_AIM OF THE TASK:_ The string "Heritage" may appear on lines of the entries below; report how many such lines there are, and only that.

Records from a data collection
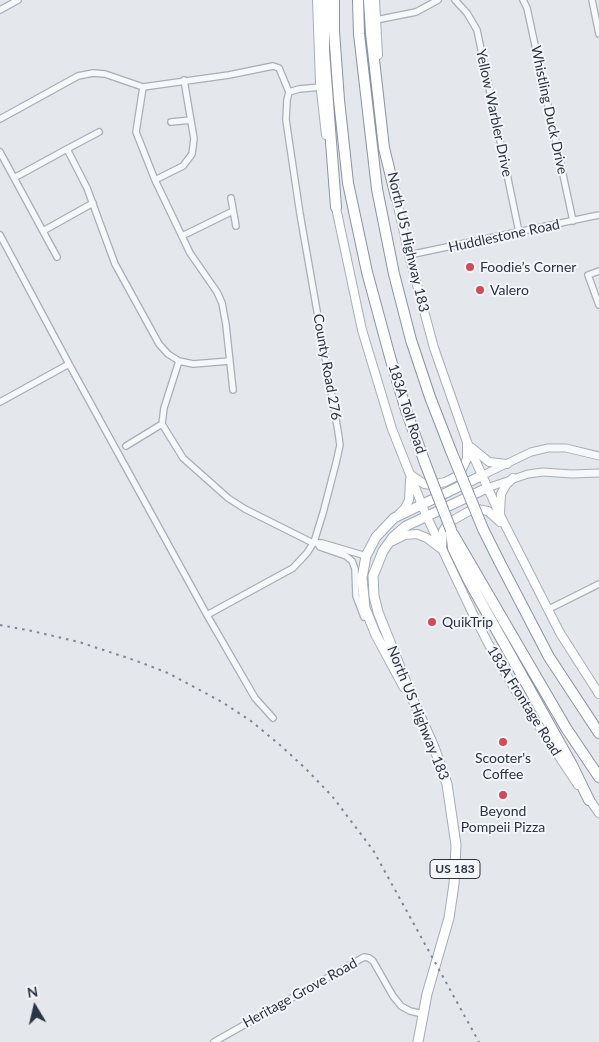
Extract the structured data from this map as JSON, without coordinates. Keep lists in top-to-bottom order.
{
  "streets": {
    "highway": ["183A Toll Road"],
    "main road": ["North US Highway 183", "183A Frontage Road", "US 183"],
    "street": [
      "Whistling Duck Drive",
      "Yellow Warbler Drive",
      "Huddlestone Road",
      "County Road 276",
      "Heritage Grove Road"
    ]
  },
  "crossings": [
    ["Whistling Duck Drive", "Huddlestone Road"],
    ["Yellow Warbler Drive", "Huddlestone Road"],
    ["Huddlestone Road", "North US Highway 183"],
    ["North US Highway 183", "183A Frontage Road"],
    ["North US Highway 183", "US 183"],
    ["North US Highway 183", "Heritage Grove Road"],
    ["183A Frontage Road", "US 183"]
  ],
  "places": [
    "Foodie’s Corner",
    "Valero",
    "QuikTrip",
    "Scooter's Coffee",
    "Beyond Pompeii Pizza"
  ],
  "north": "top"
}
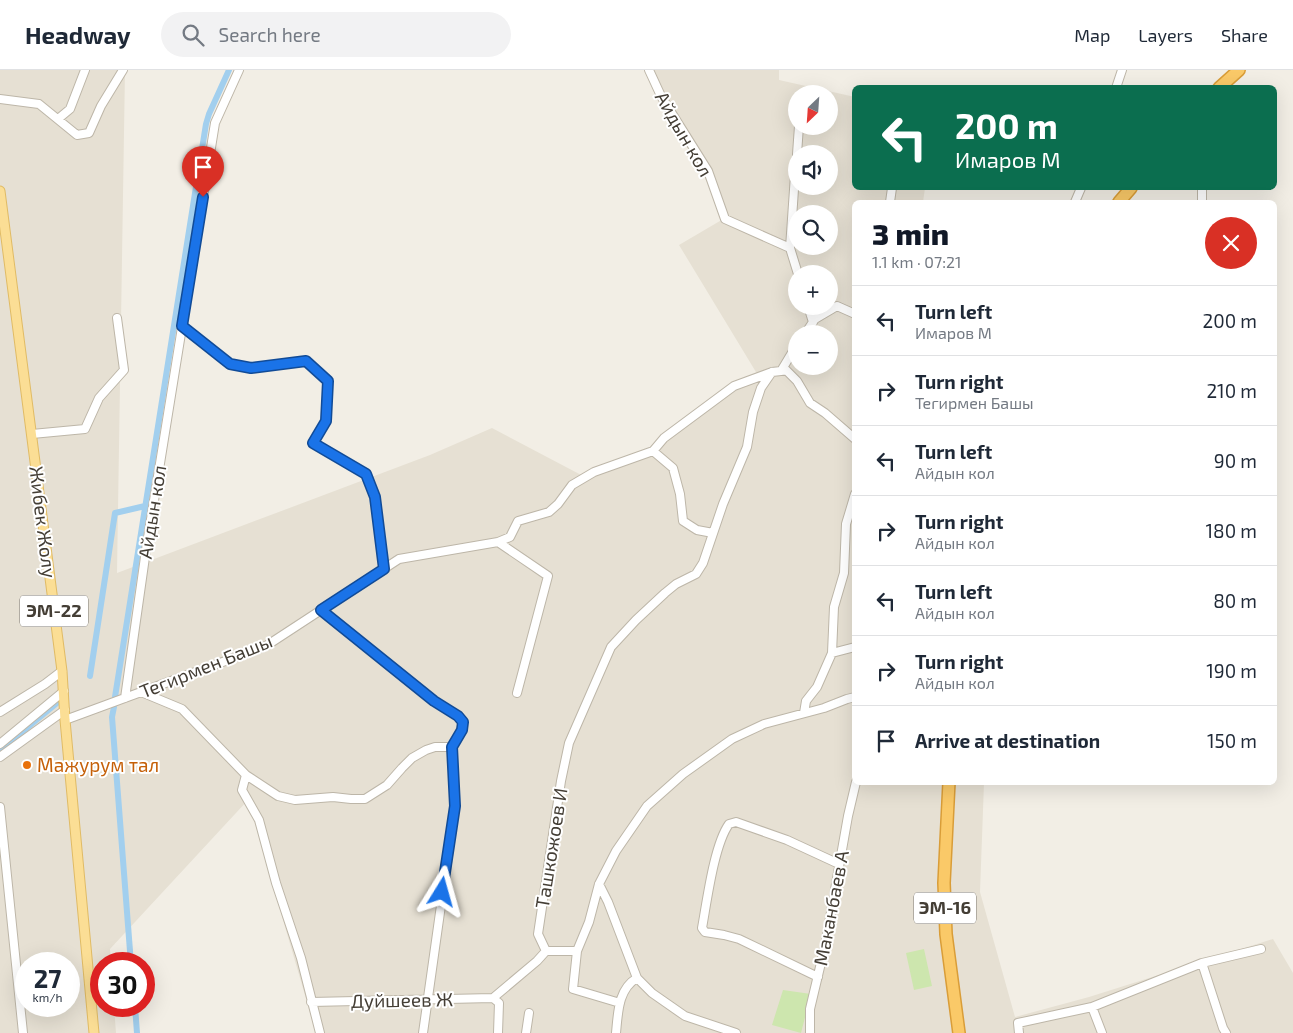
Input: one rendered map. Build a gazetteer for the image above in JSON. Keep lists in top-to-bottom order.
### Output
{
  "streets": {
    "highway": ["ЭМ-16"],
    "main road": ["Жибек Жолу", "ЭМ-22"],
    "street": [
      "Айдын кол",
      "Тегирмен Башы",
      "Ташкожоев И",
      "Маканбаев А",
      "Дуйшеев Ж"
    ]
  },
  "crossings": [
    ["Айдын кол", "Тегирмен Башы"],
    ["Жибек Жолу", "Тегирмен Башы"]
  ],
  "places": ["Мажурум тал"],
  "north": "bottom left",
  "page": {
    "header": "Headway",
    "search": "Search here",
    "nav": ["Map", "Layers", "Share"],
    "map_buttons": ["+", "−"],
    "turn": ["200 m", "Имаров М"],
    "heading": ["3 min", "1.1 km · 07:21"],
    "list": [
      {
        "name": "Turn left",
        "note": "Имаров М",
        "value": "200 m"
      },
      {
        "name": "Turn right",
        "note": "Тегирмен Башы",
        "value": "210 m"
      },
      {
        "name": "Turn left",
        "note": "Айдын кол",
        "value": "90 m"
      },
      {
        "name": "Turn right",
        "note": "Айдын кол",
        "value": "180 m"
      },
      {
        "name": "Turn left",
        "note": "Айдын кол",
        "value": "80 m"
      },
      {
        "name": "Turn right",
        "note": "Айдын кол",
        "value": "190 m"
      },
      {
        "name": "Arrive at destination",
        "value": "150 m"
      }
    ],
    "speed": "27 km/h",
    "limit": "30"
  }
}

_SOLUTION TO THE EXERCISE:_ 2